In the last version:
size >= 7 (for multiple of 16)
size >= 24 (otherwise)
It's not dynamic but if the doc is clear enough, it should be a programmer's choice to use this one or the default one.

But yes, I don't see it as a generic algorithm I may use in any case. In MSXgl, I added it as optional function for fast copy of large data.

Por Metalion

Paragon (1587)

imagem de Metalion

06-07-2022, 11:19

In your calculation of the break-even, you forgot the //Get Parameters part.
It adds 75 t-states to the total.

Por Bengalack

Hero (660)

imagem de Bengalack

06-07-2022, 12:34

Metalion wrote:

In your calculation of the break-even, you forgot the //Get Parameters part.
It adds 75 t-states to the total.

To fix this, you add this keyword to the signature: __z88dk_callee

and then you move the pop iy to the "parameters" location, and add pop bc. By doing this, you need to keep the jp (iy), and not replace by ret as Grauw suggested.

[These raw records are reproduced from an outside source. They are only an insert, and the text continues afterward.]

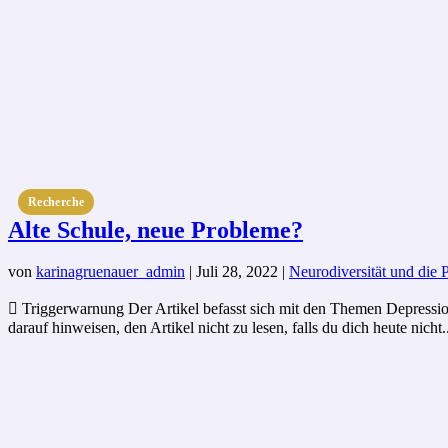
Recherche
Alte Schule, neue Probleme?
von
karinagruenauer_admin
|
Juli 28, 2022
|
Neurodiversität und die 
 Triggerwarnung Der Artikel befasst sich mit den Themen Depressi
darauf hinweisen, den Artikel nicht zu lesen, falls du dich heute nicht..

You remove all of these (expensive) lines:

        ld      iy, #2
        add     iy, sp
        ld      c, 0(iy)
        ld      b, 1(iy)

This cuts the 75 cycles down to 11.

And, yes, you need jp (iy) as the final instruction in the code as well, as ret will not work in this case. Which in turn might make you want to declare the function as __naked. Note that using jp (iy) instead of ret will sometimes confuse Grauw's profiler-script Smile

Por aoineko

Paladin (693)

imagem de aoineko

06-07-2022, 13:23

@Bengalack Thank you. I'll study the __z88dk_callee directive. Smile

Metalion wrote:

In your calculation of the break-even, you forgot the //Get Parameters part.
It adds 75 t-states to the total.

This is also use for my "normal" ldir version so I only counted the extra code between the 2 versions.

Por Grauw

Ascended (10633)

imagem de Grauw

06-07-2022, 13:57

Surely the ret to jump indirectly will still work? You push the jump address right before the ret.